[EXTRACT]

And, as I discovered that day in 2004, I can spend hours taking in the sight of moong plants. They weren’t more than two feet tall, had little green pods which were not yet ripe, and there was a light fuzz growing on them. There was still some time before the harvest. I felt exhilarated. As I watched the sun rise above the trees and made my way back to my house (a white structure in the middle of this greenery), I could hardly believe that I was the owner of this land and that I was looking at my first moong crop as a farmer.

It had been barely two months since I quit my corporate job and I was hooked. I made a trip to Surat to procure some seeds — I had started reading about organic farming on the internet — and decided that even if we didn’t get a good harvest that year, we would at least have some green cover, which we could use to mulch back into the soil. Incredibly, at harvest time, we managed a respectable 300 kg.

As the years went by, I experimented with new crops each season, starting on a small scale and increasing the areas as my understanding of the crop cycle and its finer details grew. We now grow sesame and groundnuts for oil, two varieties of rice, an array of pulses like tur, moong, urad, and val. Besides, each season we plant various vegetables that grow well in our area: bhindi, pumpkin, brinjal, gavar, chawli, carrots, raddish, galka, suran and papadi, to name a few. Now, I also have pepper, mustard, turmeric, basil, lemon grass, all-spice trees and ginger.

Looking back at that time, I remember thinking of this phase as a ‘transition’; now, I’d define it as a ‘transformation.’

[/EXTRACT]

Summarize the farming account above in two sentences.

[INFORMATION GIVEN]

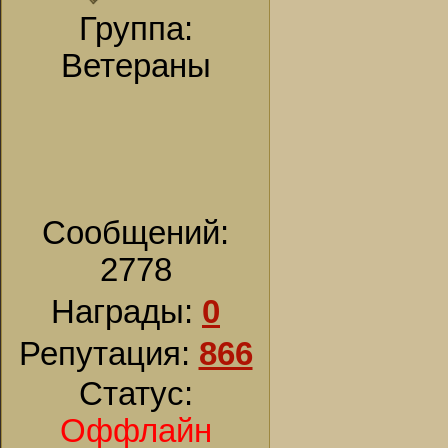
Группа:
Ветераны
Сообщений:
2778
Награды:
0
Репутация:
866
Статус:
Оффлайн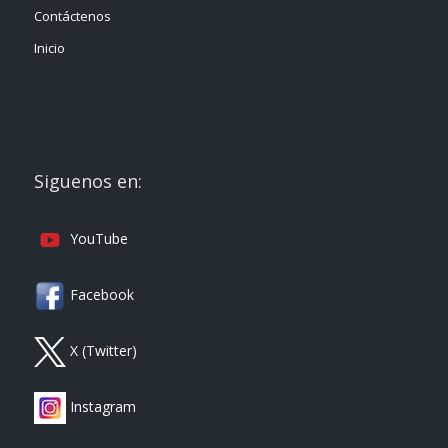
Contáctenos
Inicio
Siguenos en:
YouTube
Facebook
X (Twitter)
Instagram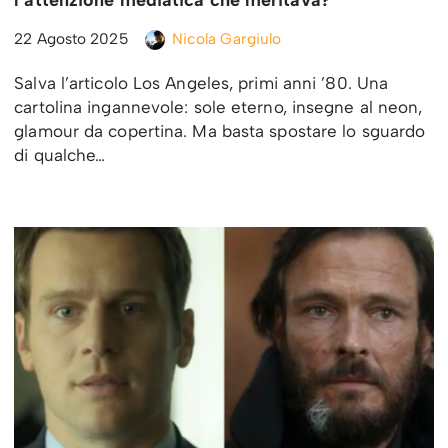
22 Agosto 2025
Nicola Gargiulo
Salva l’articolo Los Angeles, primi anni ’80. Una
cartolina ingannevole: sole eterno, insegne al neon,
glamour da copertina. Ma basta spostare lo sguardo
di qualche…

[/INFORMATION GIVEN]

● **FINISHED TASK**: In 2004, barely two months after quitting a corporate job, the writer admired a first moong crop on land the writer owned, grown from seeds bought in Surat, and harvested a respectable 300 kg. Experimenting with new crops each season over the years, the writer now grows oilseeds, rice, pulses, many vegetables and spices, and sees that period as a transformation rather than a transition.